10/9/2012 Egypt (Google News)- Thousands of Egyptian protesters marched Tuesday to mark one year since nearly 30 people were killed in a Coptic Christian demonstration that was violently crushed by security forces.
Demonstrators carrying posters of those who died during the violence walked solemnly down a main Cairo thoroughfare in the working class district of Shubra towards Maspero, in the city centre.
Some waved flags, others held posters of officials they want to see put on trial.
Groups of them chanted against Field Marshal Hussein Tantawi, the military ruler who took charge of the country following the uprising that toppled Hosni Mubarak, and whose forces are accused of killing the protesters.
“Either we get justice, or we die like them,” they sang.
The march was organised by the Maspero Youth Union, a group of Coptic activists formed in the wake of last year’s deadly protest that left Egypt’s Christian community deeply scarred.
“The only political demand on this day is to seek justice for the martyrs and for the criminals implicated in the massacre be tried,” the group said on Facebook.
Tuesday’s procession followed the route taken a year ago by the Coptic protesters.

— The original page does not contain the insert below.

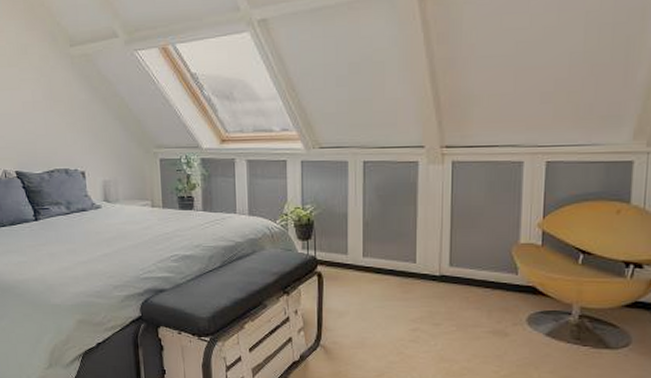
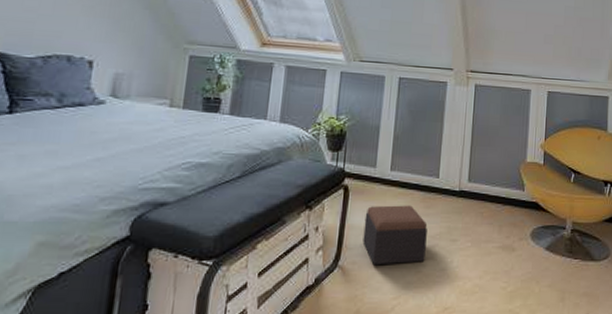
footstool: none [341,290,407,346] -> present [363,205,428,266]

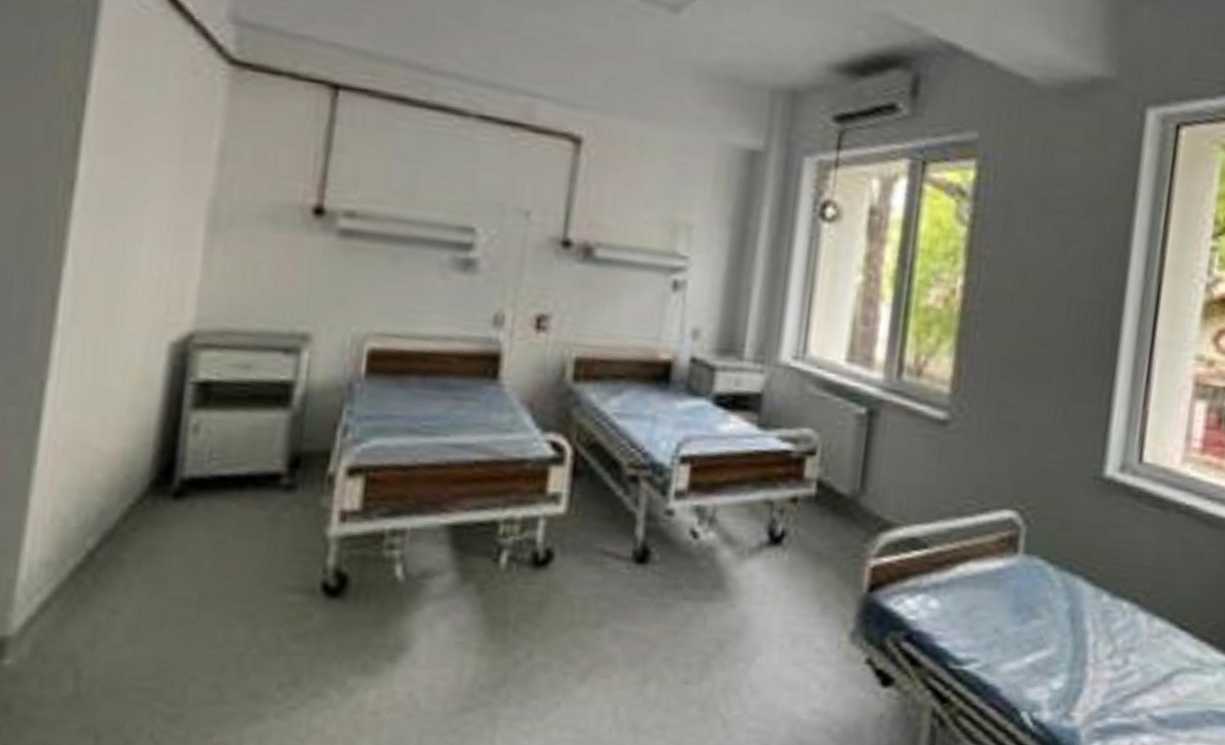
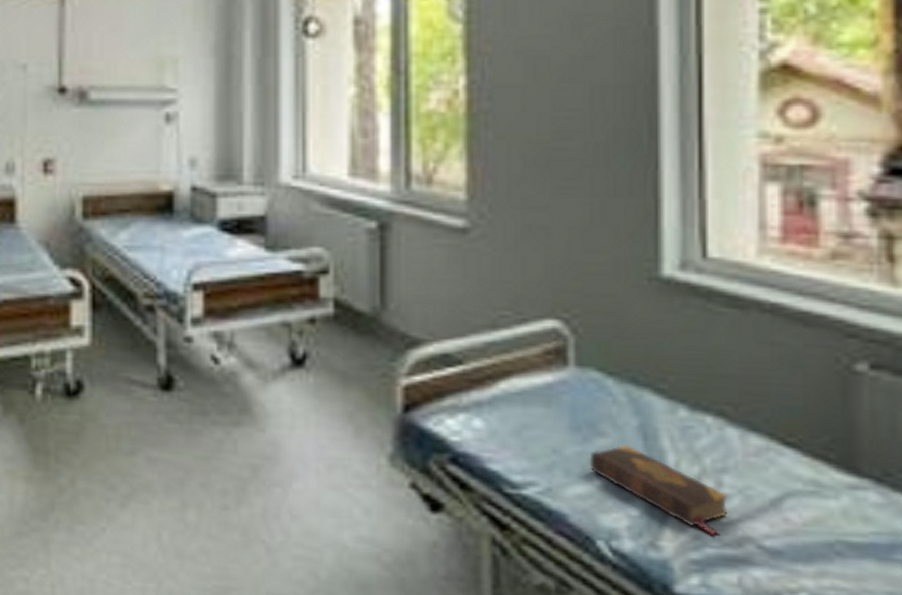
book: none [1023,625,1132,708] -> present [589,443,728,537]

On October 9, 2011, thousands of demonstrators marched from Shubra to Maspero to denounce the torching of a church in the southern province of Aswan.
The protest was attacked and violence flared when the army and riot police charged at the protesters, leaving 26 Coptic Christians, one Muslim man and one policeman dead, says Amnesty International.
Graphic videos that were subsequently posted on the Internet showed army vehicles ramming into protesters at high speed.